Morgan Stanley had experienced phenomenal growth during the period from the 1970s to 1990s. In 1970, its 230 employees focused almost exclusively on traditional corporate finance. By 1992, its 7000 employees, a 30 times multiple growth in 22 years, operated in ten divisions and five North American, seven European and six Asian locations. The ten divisions were investment banking, equity, fixed income, merchant banking, asset management, foreign exchange, commodities, research, services and finance, administration and operations (Burton et al. 1999).

The firm was growing, diversifying and globalising which strained all of the internal systems and placed significant demands on managers (Burton et al. 1999). The lack of management capability was also noted: “Most people grow up trying to be great professionals, great traders, great salespeople, great bankers, not managers or leaders” (Burton et al. 1999).

By 1999 management had been embraced by retail banking for years. However it was a common joke that for investment banks, the term ‘Wall Street management’ was an oxymoron (Burton et al. 1999). There was a problem of the big producers. The new Morgan Stanley chief executive officer had identified the problem and was focused on changing it. “Wall Street has historically had a culture where the biggest producers have always

made the most money despite the fact that they are destroyers of culture and destroyers of people. You have to have the courage to stand up and fire those destructive forces” (Burton et al. 1999). From his 1999 statement: “We have not done a good job in pushing down the importance of management and explaining what we expect from you once you become a principal on a desk or a managing director. What is required of you? Well, you have not finished. You have further responsibilities. You have a job to do. And your job, other than making money, or building the systems that you’re building, is to teach the people below you” (Burton et al. 1999).

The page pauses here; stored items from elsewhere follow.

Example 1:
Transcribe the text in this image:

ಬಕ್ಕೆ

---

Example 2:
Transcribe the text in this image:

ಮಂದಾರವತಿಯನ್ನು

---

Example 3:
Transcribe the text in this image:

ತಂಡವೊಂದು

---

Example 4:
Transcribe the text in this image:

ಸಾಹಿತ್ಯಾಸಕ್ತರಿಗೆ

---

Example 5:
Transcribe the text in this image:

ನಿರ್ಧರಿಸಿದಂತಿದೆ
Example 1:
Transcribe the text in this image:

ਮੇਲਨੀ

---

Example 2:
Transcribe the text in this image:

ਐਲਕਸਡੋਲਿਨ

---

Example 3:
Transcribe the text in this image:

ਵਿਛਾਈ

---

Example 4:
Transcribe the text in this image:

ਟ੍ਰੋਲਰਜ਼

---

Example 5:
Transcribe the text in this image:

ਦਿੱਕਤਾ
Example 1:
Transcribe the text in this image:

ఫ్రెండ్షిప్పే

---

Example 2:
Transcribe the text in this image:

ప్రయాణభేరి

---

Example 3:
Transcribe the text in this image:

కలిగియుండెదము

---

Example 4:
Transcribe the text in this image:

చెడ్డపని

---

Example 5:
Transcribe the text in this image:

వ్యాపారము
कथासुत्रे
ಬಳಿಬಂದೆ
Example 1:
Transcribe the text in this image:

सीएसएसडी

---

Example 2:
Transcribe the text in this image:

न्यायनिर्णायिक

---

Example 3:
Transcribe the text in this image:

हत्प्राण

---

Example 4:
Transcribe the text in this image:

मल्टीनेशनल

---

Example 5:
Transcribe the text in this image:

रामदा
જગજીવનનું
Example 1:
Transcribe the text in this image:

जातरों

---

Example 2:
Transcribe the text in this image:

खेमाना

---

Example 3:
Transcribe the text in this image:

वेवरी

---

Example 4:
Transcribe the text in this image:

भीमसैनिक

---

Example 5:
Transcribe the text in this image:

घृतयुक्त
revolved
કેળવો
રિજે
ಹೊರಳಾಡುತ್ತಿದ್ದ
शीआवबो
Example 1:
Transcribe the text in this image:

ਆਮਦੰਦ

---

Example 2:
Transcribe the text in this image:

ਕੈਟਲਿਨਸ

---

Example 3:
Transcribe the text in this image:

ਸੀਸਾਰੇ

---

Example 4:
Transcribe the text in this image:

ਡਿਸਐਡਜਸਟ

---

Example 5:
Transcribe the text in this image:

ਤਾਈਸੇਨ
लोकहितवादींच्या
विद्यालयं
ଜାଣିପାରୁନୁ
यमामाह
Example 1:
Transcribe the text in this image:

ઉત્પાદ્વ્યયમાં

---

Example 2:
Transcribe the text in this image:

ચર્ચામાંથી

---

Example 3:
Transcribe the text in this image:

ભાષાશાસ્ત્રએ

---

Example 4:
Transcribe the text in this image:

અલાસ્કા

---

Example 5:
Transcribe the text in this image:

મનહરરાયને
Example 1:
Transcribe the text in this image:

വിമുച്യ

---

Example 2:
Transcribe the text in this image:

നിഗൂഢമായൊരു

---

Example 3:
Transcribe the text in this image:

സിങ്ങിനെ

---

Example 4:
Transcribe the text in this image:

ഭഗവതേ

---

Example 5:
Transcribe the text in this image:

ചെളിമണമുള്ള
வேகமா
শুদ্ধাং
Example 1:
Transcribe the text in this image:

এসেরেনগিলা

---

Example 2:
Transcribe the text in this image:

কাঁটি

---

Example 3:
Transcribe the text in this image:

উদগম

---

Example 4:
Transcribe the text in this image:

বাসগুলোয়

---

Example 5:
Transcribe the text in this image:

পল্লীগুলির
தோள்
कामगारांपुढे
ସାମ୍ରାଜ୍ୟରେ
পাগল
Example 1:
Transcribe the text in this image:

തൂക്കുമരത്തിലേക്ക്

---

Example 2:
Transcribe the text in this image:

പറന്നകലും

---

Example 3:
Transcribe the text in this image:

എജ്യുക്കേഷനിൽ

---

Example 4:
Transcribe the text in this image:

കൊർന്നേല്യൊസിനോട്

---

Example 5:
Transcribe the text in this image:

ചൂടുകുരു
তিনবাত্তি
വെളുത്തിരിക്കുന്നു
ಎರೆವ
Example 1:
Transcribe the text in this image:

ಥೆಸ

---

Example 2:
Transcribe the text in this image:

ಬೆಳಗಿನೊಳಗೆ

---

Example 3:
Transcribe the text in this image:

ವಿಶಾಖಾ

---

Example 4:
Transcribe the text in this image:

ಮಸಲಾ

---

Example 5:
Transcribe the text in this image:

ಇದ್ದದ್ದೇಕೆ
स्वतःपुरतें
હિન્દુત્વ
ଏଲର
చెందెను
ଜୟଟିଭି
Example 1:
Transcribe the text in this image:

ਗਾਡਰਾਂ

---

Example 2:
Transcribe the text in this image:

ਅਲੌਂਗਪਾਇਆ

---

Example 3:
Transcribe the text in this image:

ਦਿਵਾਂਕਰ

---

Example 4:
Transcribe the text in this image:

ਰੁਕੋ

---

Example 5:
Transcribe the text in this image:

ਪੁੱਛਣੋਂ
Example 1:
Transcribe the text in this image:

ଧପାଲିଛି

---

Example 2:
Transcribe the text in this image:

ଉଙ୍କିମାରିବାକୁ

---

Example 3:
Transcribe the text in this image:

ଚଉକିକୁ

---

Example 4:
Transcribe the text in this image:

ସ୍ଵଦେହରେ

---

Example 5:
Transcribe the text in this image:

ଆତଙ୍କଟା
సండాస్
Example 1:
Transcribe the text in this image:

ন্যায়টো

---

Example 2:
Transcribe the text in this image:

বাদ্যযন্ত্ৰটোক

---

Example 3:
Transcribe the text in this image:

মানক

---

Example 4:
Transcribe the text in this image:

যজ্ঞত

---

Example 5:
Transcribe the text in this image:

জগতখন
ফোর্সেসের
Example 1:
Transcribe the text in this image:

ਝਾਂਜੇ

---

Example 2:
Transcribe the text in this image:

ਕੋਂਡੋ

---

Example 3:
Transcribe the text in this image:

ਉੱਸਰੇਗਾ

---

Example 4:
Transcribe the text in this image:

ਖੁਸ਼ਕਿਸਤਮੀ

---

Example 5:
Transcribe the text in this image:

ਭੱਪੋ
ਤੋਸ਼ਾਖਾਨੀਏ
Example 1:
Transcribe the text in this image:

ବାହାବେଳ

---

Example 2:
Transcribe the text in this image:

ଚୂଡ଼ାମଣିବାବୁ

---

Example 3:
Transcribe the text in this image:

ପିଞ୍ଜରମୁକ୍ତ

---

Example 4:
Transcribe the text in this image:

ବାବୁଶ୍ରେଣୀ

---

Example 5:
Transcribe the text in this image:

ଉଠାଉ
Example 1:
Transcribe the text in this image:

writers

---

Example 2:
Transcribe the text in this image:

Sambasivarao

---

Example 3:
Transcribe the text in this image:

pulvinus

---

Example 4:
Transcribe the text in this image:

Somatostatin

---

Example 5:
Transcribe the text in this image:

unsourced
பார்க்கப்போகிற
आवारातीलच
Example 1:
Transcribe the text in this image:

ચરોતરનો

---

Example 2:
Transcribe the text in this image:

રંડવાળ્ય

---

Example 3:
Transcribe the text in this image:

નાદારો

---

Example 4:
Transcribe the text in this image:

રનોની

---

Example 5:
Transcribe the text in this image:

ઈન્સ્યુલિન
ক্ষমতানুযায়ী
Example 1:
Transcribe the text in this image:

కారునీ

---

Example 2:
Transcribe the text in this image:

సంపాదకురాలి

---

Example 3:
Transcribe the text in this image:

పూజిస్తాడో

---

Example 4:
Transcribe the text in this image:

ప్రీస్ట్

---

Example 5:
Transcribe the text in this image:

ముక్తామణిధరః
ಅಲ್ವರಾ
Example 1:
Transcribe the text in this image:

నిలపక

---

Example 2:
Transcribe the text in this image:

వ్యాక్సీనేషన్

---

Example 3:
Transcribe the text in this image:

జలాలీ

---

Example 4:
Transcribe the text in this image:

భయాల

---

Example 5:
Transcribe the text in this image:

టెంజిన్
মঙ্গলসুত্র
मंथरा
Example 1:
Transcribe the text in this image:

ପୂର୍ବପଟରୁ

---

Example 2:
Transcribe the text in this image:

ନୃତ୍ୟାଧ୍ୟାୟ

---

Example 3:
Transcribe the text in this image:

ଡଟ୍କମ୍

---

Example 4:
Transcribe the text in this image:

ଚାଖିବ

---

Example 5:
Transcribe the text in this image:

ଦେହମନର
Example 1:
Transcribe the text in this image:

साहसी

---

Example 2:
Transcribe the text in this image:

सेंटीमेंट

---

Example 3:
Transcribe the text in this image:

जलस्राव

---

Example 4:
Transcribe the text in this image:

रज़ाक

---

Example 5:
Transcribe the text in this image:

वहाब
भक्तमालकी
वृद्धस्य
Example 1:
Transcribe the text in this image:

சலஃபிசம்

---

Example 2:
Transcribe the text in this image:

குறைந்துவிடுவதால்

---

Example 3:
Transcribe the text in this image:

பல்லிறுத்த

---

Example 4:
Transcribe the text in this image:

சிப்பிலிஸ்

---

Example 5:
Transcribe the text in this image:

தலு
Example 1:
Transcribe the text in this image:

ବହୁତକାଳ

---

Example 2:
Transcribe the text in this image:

In addition to incentives outlined in the previous chapter, there are a number of disadvantages of the producer manager approach, which can contribute to absent management. The first is related to time.

When earlier comparing commercial and investment banking, it was noted that commercial bankers often have the longer time horizon. Their business is based on smaller individual transactions and retaining the commercial clients, as well as high net worth individuals, for a longer period of time in order to be able to make a profit. This is even more the case for retail bankers whose business is about a very high number of small transactions requiring long-term client retention to be profitable.

There is similarly a difference in time for production and management, but in this case, the conflict between the two is contained in one person. An effective producer manager must be able to handle two time horizons simultaneously. The production is generally the more short term, related to clients and markets. For the commercial producer manager, there may be less of a conflict. Servicing commercial clients successfully will require retaining them for more than one year. Successful management similarly requires a multiyear time horizon. For those serving larger clients, including investment bankers, the time conflict becomes more acute. For these clients, successful production is about a single or a few large transactions. And these transactions are extremely time sensitive. This is a key reason why these bankers often work long hours and why their juniors, including their summer interns, sometimes have no evenings or weekends off.

The time pressure is further intensified by competition. Many larger deals are competitively bid, so winning can become all time consuming. Once a deal has been successfully won it often involves more than one bank. This means that each bank is highly incentivised to drive the deal and deliver on time. Similar time pressure applies to nearly all trading, where market hours require complete concentration, as does handling investor clients particularly those with a high net worth.